This point really stands out to me here. I think this is essential and could be expanded to "make every user who interacts with your software/tool/service the hero." I will expand on this in a bit.
In the podcast you mentioned that a company might be using 35 - 50 saas products. I have heard even higher numbers brought up in different conversations - usually when talking about wether or not your customer really wants to attend another QBR. Imagine you are a CFO who's various stakeholders and responsible for 50 saas products. Do you know what each of those products are and do you care about feature adoption? I can say from my own experience getting CFOs involved in renewal discussions that that answer is a solid NO. These ROI points will stand out though.

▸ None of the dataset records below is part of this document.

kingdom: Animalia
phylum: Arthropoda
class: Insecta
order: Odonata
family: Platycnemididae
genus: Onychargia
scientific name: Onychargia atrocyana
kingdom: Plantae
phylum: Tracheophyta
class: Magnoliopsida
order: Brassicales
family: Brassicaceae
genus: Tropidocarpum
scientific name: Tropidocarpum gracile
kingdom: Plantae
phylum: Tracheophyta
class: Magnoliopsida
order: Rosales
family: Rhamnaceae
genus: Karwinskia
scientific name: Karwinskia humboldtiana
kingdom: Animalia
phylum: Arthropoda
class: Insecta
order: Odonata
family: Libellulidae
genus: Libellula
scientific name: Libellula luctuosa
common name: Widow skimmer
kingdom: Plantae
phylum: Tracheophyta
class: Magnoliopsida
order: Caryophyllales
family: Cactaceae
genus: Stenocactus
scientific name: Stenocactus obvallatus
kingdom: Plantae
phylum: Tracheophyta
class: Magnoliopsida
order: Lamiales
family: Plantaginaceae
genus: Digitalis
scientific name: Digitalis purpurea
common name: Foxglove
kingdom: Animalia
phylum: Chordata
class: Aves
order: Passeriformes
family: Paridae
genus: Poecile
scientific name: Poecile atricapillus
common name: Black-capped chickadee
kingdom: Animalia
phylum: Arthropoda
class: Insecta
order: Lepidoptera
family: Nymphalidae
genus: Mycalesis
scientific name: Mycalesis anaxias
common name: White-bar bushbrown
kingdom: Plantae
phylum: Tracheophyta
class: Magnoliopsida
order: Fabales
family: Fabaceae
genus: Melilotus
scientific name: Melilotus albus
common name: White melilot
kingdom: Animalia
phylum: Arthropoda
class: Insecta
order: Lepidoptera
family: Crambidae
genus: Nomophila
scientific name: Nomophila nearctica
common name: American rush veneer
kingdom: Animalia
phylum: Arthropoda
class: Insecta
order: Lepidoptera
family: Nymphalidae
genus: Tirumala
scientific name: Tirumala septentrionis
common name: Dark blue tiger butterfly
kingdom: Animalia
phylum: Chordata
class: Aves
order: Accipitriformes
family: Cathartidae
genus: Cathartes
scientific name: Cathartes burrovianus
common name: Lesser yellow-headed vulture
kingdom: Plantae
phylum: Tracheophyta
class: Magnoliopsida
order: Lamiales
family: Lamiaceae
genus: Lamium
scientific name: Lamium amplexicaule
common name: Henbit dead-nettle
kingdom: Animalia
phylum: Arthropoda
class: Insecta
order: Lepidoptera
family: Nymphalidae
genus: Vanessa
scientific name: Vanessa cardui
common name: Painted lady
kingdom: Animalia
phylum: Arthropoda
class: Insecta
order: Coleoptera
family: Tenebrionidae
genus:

CFOs are relying on input from VPs about there business results, usually in financial terms. That is the F in CFO. If you're lucky a VP is your CSM's champion and you can work through points 1 - 3 in the original post. If your VP Champion can confidently communicate those points, the CFO is going to approve budget.
I work with a small CS team responsible for a high volume of customers. My CSMs are talking to developers, architects, and sometimes a mid level manager or director. It is rare that the conversation started by a CSM in this type of scaled team gets elevated to VP or C level. So we focus on enabling all customer stakeholders - developers and architects with great documentation and any available enablement resources, and then these ROI data points that the managers or directors need to demonstrate success to their leaders.
With this multi level approach we hope to ensure that as many people as possible in the customer org are able to confidently talk about how our software has helped them to be successful. This eliminates the risk of THE Champion moving on - and our team starting form zero. It also makes the renewal and upsell budget approvals easier, because the CFO will already know the value of our software and head about it from more than one source.
If we really want to talk to a CFO, we bring along a Regional VP or Managing Director from Sales to talk money. The CSM can provide supporting information for that conversation.